What is Prostatitis?
Prostatitis is an illness, which affects the gland called prostate. It performs many functions in the male body. One of its chief functions is the production of the liquid that ensures that the sperm is in healthy condition until it reaches the vagina. Apart from that, the prostate gland also protects males from various sorts of urinary infections.
Prostatitis refers to the swelling of the prostate gland. The term covers all the disorders of the prostate that share similar symptoms. Until sometime ago, it was thought that these symptoms were primarily the results of the bacterial infection of the prostate. However, the fact is that bacterial infection is responsible for only 5% of the prostatitis cases.
Doctors are very clear that bacterial prostatitis is caused by a certain kind of bacteria, mostly E.Coli, and it can be diagnosed quite easily. However, they have not been able to discover why some men suffer from the more prevalent non-bacterial type of prostatitis known as chronic pelvic pain syndrome (CPPS). This variation of prostatitis persists for many weeks or more, and then it vanishes only to come back again. Around 90% of the men, who are told that they are suffering from prostatitis are in fact suffering from CPPS.
The Professional Guide to Diseases (9th ed.) asserts that about 1 in 3 men who are more than 50 years old, suffer from chronic prostatitis while 50% of men will develop prostatitis at some time or other.
Every year around 2 million people opt for treatment for prostatitis. The National Institutes of Health (NIH) reveals that around 25% of the visits are made by young as well as middle-aged men in relation with prostatitis that involves the urogenital system.
Different kinds of Prostatitis
Presently, medical science has been able to detect four kinds of prostatitis. Each of these types induces certain kinds of symptoms. The following paragraphs explain the known variations of prostatitis:
According to NIH, prostatitis can be categorized into 4 types with each type having a few unique symptoms. The common symptoms range from trouble in beginning the urinary stream, burning sensation and/or pain while urinating, repeated nocturnal urination and dribbling after urination.
Type 1: Acute Bacterial Prostatitis
Though this type of prostatitis strikes rarely, it is the most critical form. The symptoms that are typical to it are pain in the pelvic region and pain during ejaculation.
It can occur at any age but middle-aged and elderly men are more prone to it. Since it is caused by bacteria, the infection can move around the body. This acute from of the disease also often comes with chills, nausea and vomiting. They are generally treated with antibiotics and require urgent medical assistance.
Type 2: Chronic Bacterial Prostatitis
Just like acute bacterial prostatitis, chronic bacterial prostatitis is also a result of bacterial infection. It can persist for months. The patients of this form suffer from urinary tract infections apart from the common symptoms. Antibiotics usually used for treating this type of prostatitis.
The long-term problems associated with this condition very often are poor quality of life, semen abnormalities, and impotence. However, the symptoms of this type of prostatitis are not consistent; there are times when the patients do not suffer from any symptoms at all. This feature makes this form very difficult to be diagnosed as the bacteria may not be evident in the urine all the time.
It has still not been established why some men are susceptible to chronic bacterial prostatitis while other men aren’t. According to a theory some men are more vulnerable to infections or the bacteria succeed in surviving in the prostates and doesn’t respond to the antibiotics.
Type 3: Chronic non-bacterial prostatitis / CPPS
The chronic pelvic pain syndrome is the most prevalent form of prostatitis. The additional symptom that characterizes this form is appearance of blood in the urine.
This kind of prostatitis has been further divided into two forms:
First form 3A is more common, there is swelling in the prostate and increase in the white blood cell count in the gland.

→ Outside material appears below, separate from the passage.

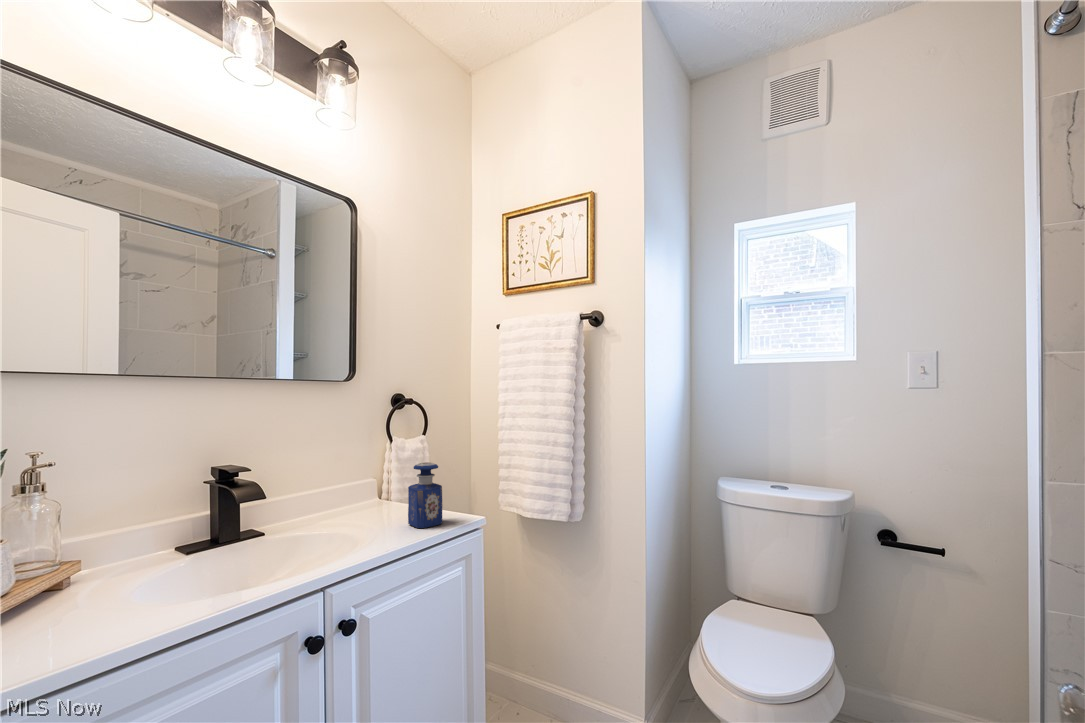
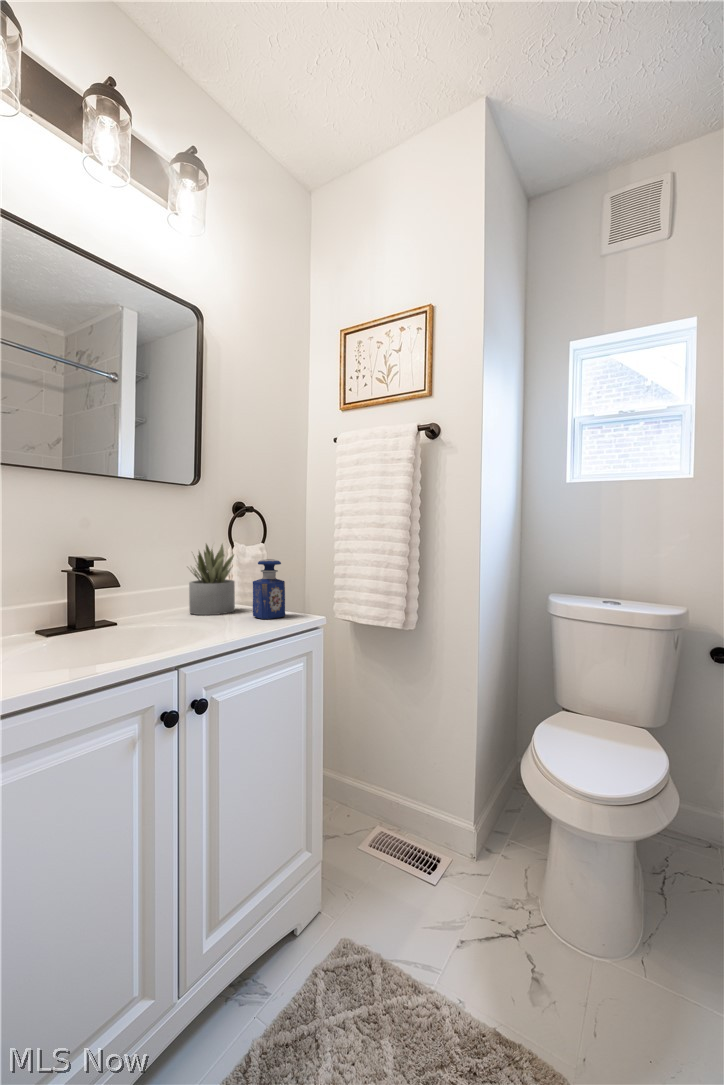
succulent plant: none [340,441,392,521] -> present [189,544,235,615]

Second form 3B type does not cause any inflammation in the prostate.
The patient is officially diagnosed with CPPS when the symptoms are noticed for minimum 3 months and they keep coming and going. Just as in the case of chronic bacterial prostatitis, the doctors are not sure as to what makes some men susceptible to CPPS.
A few experts suggest that this type of prostatitis is caused by germs that are not easily detected. Others believe that it may be caused by the poorly functioning muscles or nerves located in the prostate, a non-conforming immune system, uric acid and other substances that reach the prostate through blood and cause irritation to the gland.
Some patients find improvement in their condition without resorting to any treatment. Others revert to pain killers and avoid the symptom-triggering foods. Many practice prostate massage that improves the blood flow in the region and alleviates symptoms. Some men follow alternative treatments like exercises for relaxation and acupuncture. And if nothing works and the symptoms are too severe to endure, the patients may opt for TURP (Transurethral Resection of the Prostate) and TUMT (Transurethral Microwave Thermotherapy).
Type 4: Asymptomatic inflammatory prostatitis
This type of prostatitis develops in men with already inflamed prostate and escalated PSA (Prostate Specific Antigen) This type of condition doesn’t really have any specific symptoms and may be difficult to detect. When they are treated with antibiotics, the PSA levels of these patients become normal again within 4-6 weeks.